> TASK REQUIREMENTS: Render the lines from the start of the records through the line that contains "Dans un contexte", both inclusive, as a Markdown table with the columns Row and Line, giving each line its row number and leaving out blank lines.

> SUPPLIED MATERIAL:
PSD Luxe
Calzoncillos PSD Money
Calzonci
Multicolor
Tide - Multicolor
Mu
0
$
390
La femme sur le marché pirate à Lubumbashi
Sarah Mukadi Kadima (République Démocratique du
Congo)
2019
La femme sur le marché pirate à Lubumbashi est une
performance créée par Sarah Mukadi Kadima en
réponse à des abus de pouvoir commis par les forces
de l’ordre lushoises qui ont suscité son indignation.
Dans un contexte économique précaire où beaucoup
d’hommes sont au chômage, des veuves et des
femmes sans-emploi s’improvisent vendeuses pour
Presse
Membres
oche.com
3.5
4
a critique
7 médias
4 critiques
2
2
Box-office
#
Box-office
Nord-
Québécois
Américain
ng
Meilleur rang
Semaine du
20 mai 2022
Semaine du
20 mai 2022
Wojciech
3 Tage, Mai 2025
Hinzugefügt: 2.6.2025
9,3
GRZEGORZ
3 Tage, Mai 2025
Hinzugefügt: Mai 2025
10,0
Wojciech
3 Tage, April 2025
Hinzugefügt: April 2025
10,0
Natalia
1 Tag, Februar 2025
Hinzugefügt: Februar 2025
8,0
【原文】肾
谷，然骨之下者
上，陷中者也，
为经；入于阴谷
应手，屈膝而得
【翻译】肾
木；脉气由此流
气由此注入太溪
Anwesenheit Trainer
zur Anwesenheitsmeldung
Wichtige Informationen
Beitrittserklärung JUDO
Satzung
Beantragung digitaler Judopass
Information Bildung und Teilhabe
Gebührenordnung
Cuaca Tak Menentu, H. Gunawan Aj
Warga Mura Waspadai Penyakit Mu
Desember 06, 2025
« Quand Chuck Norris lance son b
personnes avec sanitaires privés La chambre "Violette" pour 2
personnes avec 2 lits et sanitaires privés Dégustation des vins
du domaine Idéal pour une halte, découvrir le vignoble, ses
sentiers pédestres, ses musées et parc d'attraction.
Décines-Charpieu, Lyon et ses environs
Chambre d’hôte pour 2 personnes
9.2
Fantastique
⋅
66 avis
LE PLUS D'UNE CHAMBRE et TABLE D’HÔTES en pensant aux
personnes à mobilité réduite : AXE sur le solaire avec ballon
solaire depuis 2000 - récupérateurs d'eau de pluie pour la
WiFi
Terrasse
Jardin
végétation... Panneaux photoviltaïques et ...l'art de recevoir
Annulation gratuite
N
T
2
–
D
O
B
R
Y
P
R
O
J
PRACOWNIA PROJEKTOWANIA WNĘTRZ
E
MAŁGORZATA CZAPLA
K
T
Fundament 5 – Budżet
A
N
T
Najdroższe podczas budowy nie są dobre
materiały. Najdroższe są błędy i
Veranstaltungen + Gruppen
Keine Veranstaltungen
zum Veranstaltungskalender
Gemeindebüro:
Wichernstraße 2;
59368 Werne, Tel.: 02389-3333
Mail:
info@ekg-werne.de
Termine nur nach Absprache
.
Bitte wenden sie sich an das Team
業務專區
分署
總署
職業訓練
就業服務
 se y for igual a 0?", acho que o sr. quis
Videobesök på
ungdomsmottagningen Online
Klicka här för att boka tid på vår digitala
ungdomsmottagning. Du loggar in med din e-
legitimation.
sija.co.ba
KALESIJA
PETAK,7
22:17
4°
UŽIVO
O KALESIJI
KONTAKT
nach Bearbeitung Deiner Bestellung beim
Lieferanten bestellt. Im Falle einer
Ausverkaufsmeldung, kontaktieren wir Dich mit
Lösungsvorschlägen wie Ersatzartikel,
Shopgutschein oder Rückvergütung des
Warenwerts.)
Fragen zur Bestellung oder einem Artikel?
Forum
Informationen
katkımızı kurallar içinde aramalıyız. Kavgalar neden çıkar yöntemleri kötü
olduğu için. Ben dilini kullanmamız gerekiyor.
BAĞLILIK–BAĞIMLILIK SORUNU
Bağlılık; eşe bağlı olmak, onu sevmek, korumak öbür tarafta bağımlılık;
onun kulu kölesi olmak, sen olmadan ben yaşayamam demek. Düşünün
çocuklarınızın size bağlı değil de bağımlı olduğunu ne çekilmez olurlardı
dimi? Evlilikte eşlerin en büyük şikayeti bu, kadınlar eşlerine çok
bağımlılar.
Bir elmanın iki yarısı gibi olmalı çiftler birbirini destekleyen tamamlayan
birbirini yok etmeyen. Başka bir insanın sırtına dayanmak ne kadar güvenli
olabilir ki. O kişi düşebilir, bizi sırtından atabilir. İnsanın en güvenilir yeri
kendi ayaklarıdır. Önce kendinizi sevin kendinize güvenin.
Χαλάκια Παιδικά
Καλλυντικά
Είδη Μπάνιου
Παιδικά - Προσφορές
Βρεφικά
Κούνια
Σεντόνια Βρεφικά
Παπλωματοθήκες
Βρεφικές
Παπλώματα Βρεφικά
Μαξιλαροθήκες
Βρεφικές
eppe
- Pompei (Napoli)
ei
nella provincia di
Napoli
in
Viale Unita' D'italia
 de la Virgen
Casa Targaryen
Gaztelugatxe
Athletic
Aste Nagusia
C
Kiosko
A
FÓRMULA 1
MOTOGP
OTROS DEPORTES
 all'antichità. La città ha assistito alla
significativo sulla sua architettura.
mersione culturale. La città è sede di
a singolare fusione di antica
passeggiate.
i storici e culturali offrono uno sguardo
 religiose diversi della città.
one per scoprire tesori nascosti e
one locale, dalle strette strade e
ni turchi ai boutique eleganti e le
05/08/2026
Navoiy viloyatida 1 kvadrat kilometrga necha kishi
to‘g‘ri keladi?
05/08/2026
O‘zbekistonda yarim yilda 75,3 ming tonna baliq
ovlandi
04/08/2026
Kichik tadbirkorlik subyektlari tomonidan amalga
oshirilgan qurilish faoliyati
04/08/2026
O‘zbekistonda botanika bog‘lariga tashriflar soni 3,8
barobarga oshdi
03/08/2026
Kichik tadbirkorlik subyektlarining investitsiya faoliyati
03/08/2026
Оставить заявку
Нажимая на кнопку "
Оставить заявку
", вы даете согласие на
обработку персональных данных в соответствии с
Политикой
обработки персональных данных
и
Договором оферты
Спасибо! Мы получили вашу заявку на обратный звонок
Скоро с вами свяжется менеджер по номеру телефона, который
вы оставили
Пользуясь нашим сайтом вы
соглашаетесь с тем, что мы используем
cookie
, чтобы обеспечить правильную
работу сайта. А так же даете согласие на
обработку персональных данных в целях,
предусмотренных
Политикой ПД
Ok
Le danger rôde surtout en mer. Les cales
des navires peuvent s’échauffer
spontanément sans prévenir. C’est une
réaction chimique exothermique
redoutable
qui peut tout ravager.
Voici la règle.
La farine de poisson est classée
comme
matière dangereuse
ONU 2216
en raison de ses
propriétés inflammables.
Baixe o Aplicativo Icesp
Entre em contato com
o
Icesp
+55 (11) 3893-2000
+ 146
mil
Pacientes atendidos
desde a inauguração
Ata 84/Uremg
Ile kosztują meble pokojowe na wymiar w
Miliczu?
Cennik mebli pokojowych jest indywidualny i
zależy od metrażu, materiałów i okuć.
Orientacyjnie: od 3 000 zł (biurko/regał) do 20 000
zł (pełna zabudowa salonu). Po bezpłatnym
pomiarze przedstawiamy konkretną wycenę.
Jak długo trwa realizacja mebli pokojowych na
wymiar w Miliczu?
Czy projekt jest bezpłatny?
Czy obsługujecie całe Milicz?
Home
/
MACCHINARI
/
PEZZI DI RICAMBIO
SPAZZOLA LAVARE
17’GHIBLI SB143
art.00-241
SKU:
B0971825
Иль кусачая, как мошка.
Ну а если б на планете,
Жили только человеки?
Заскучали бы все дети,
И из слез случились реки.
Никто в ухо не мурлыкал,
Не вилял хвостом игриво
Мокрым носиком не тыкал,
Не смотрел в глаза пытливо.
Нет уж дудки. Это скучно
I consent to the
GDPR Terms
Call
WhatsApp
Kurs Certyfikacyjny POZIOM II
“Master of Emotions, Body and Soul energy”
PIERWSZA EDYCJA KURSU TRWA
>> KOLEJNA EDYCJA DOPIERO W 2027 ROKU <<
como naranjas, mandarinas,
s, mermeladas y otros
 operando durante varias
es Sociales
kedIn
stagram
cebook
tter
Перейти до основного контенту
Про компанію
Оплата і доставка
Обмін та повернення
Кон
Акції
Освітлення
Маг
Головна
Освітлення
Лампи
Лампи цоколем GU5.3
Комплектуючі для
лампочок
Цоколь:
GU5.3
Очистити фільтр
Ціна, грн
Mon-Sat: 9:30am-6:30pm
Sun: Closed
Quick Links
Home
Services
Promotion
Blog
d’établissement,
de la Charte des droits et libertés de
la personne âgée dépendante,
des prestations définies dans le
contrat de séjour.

> ANSWER BOX:
| Row | Line |
|---|---|
| 1 | PSD Luxe |
| 2 | Calzoncillos PSD Money |
| 3 | Calzonci |
| 4 | Multicolor |
| 5 | Tide - Multicolor |
| 6 | Mu |
| 7 | 0 |
| 8 | $ |
| 9 | 390 |
| 10 | La femme sur le marché pirate à Lubumbashi |
| 11 | Sarah Mukadi Kadima (République Démocratique du |
| 12 | Congo) |
| 13 | 2019 |
| 14 | La femme sur le marché pirate à Lubumbashi est une |
| 15 | performance créée par Sarah Mukadi Kadima en |
| 16 | réponse à des abus de pouvoir commis par les forces |
| 17 | de l’ordre lushoises qui ont suscité son indignation. |
| 18 | Dans un contexte économique précaire où beaucoup |